You can use the "naked" attribute to tell GCC to skip generating those sequences, but it won't work properly if you put anything other than a basic asm() statement in the function. Also, it's a good idea to use a cross-compiler instead of your host compiler.
sounds wrote:I found some examples of VirtualBox guests that logged something before they were terminated (example) but the logs I have don't have anything.
Can you share the logs anyway?
nullplan
Member
Member
Posts: 1798
Joined: Wed Aug 30, 2017 8:24 am

Re: VirtualBox "mov es, ax" (or maybe "mov ss, ax"?) faults

Post by nullplan »

sounds wrote:While I'm here, I'm looking for ways to convince gcc 9.4.0-1ubuntu1 to omit the prolog on this function. The push and sub rsp instructions are relatively harmless but pointless.
The single best way to do that is to not use C at that point. Write the initial entry point in assembler (which you are already doing, but do so in its own function), then call a C function to go on. You can use inline assembler on file scope or an assembler source file. E.g. in your case, something like

Code: Select all

.global _start
_start:
  movw $0x10, %ax
  movw %ax, %ds
  movw %ax, %es
  movw %ax, %fs
  movw %ax, %gs
  movw %ax, %ss
  movl $stack_end, %esp
  xorl %ebp, %ebp
  andl $-16, %esp
  callq _start_c
  ud2 #should not return.
As per ABI, on entry to a function the stack pointer has to be 8 bytes off from being 16 bytes aligned, which is why you cannot just do a jump instruction.

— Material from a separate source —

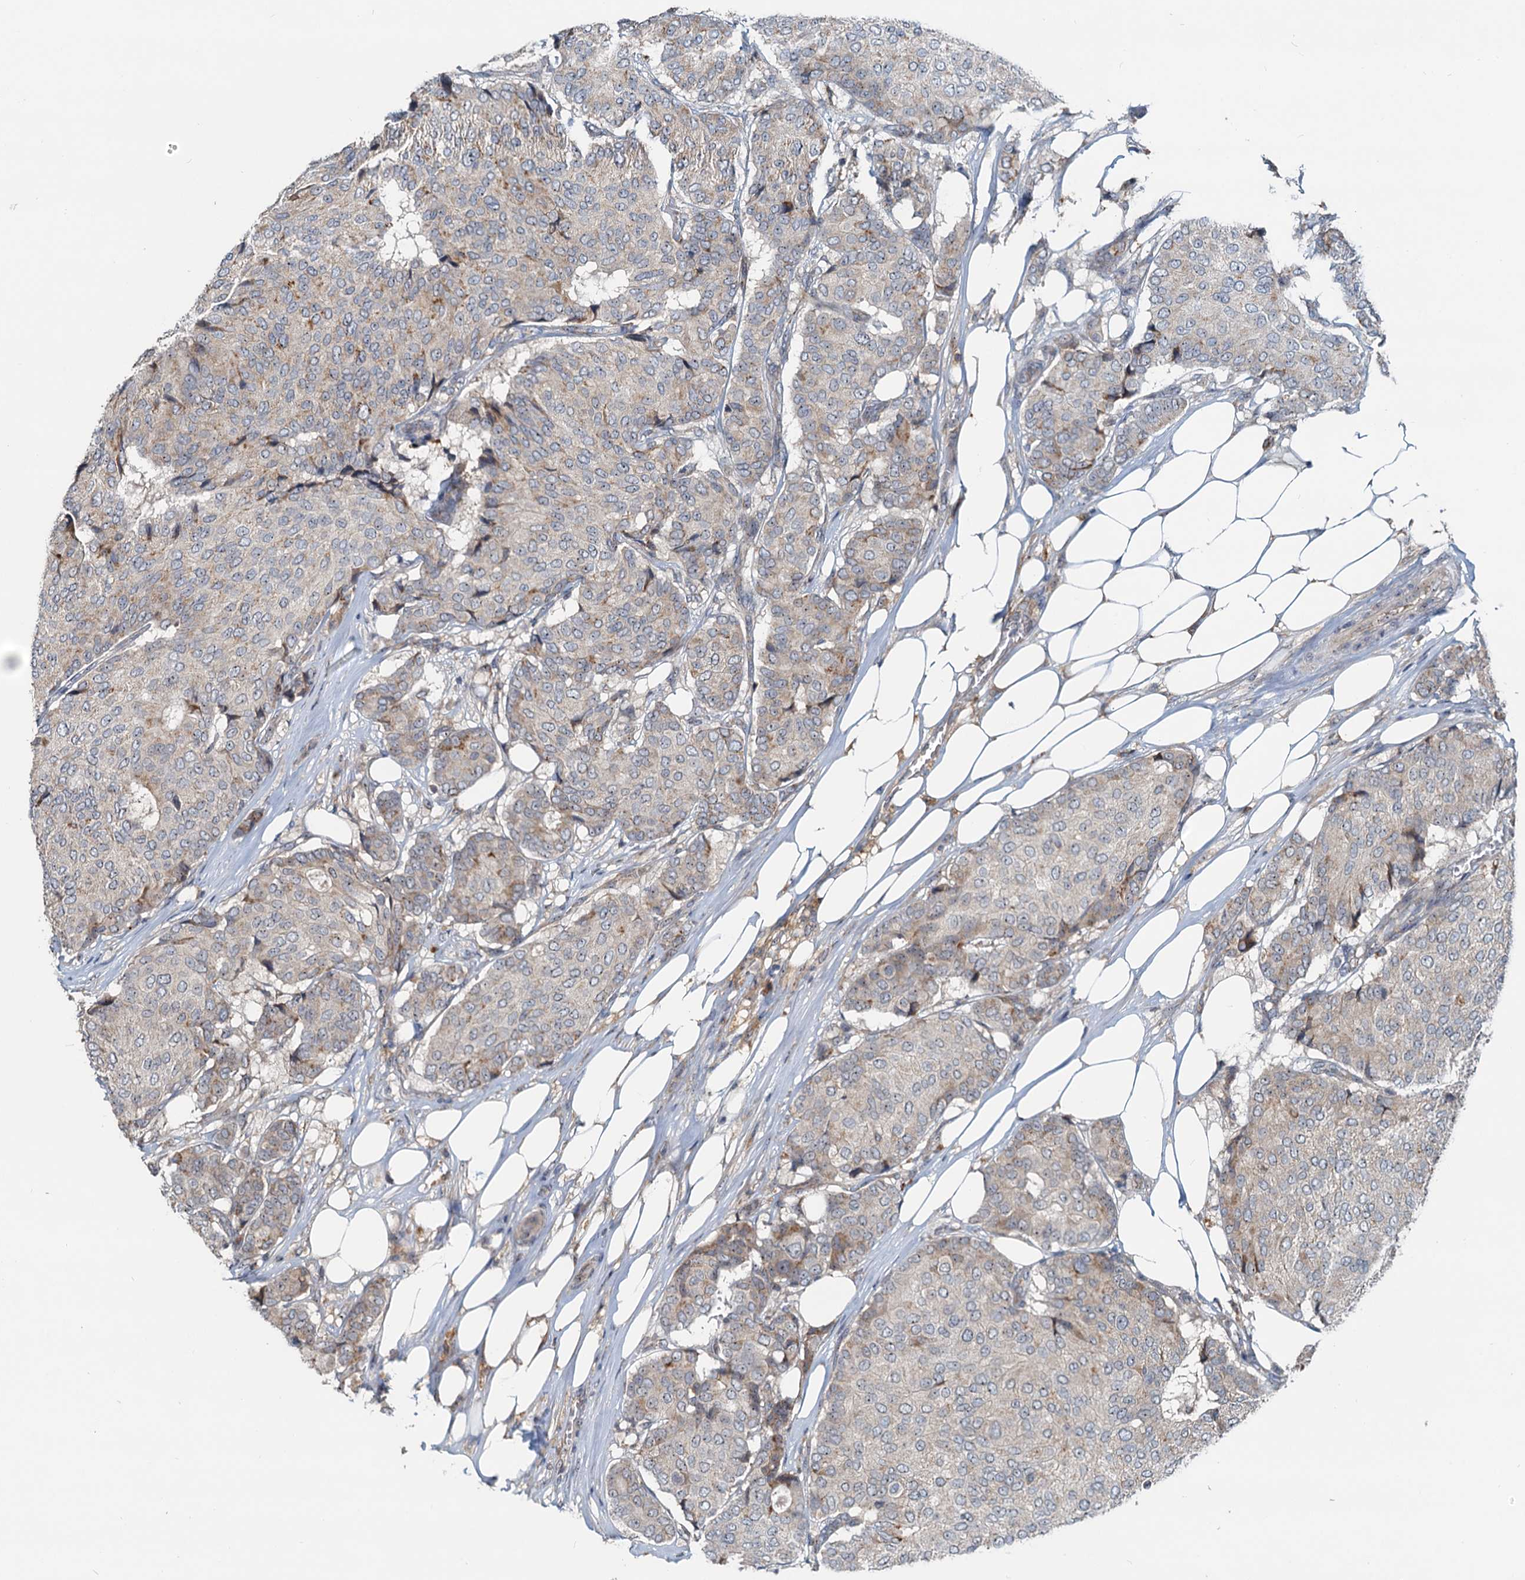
{"staining": {"intensity": "negative", "quantity": "none", "location": "none"}, "tissue": "breast cancer", "cell_type": "Tumor cells", "image_type": "cancer", "snomed": [{"axis": "morphology", "description": "Duct carcinoma"}, {"axis": "topography", "description": "Breast"}], "caption": "This is a micrograph of immunohistochemistry (IHC) staining of breast cancer (invasive ductal carcinoma), which shows no positivity in tumor cells.", "gene": "RGS7BP", "patient": {"sex": "female", "age": 75}}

Of course the push instructions hurt something. They write to stack before you have the stack set up. Then you change the stack pointer as part of the assembler snippet, which is also not going to work with the compiler long-term. Just use well-defined unchanging interfaces, like the ABI.
Carpe diem!
sounds
Member
Member
Posts: 112
Joined: Sat Feb 04, 2012 5:03 pm

Re: VirtualBox "mov es, ax" (or maybe "mov ss, ax"?) faults

Post by sounds »

Thanks, everyone, for the helpful responses. :D
nullplan wrote:You can use inline assembler on file scope
Thanks, I will try following this example: https://elixir.bootlin.com/linux/latest ... ioscalls.c
nullplan wrote:Of course the push instructions hurt something. They write to stack before you have the stack set up. Then you change the stack pointer as part of the assembler snippet, which is also not going to work with the compiler long-term. Just use well-defined unchanging interfaces, like the ABI.
I already set the stack pointer while in real mode to the top of a 30KB stack, and this is the first time that stack is getting used. Could VirtualBox be breaking due to the push instructions, even though real hardware works fine?

...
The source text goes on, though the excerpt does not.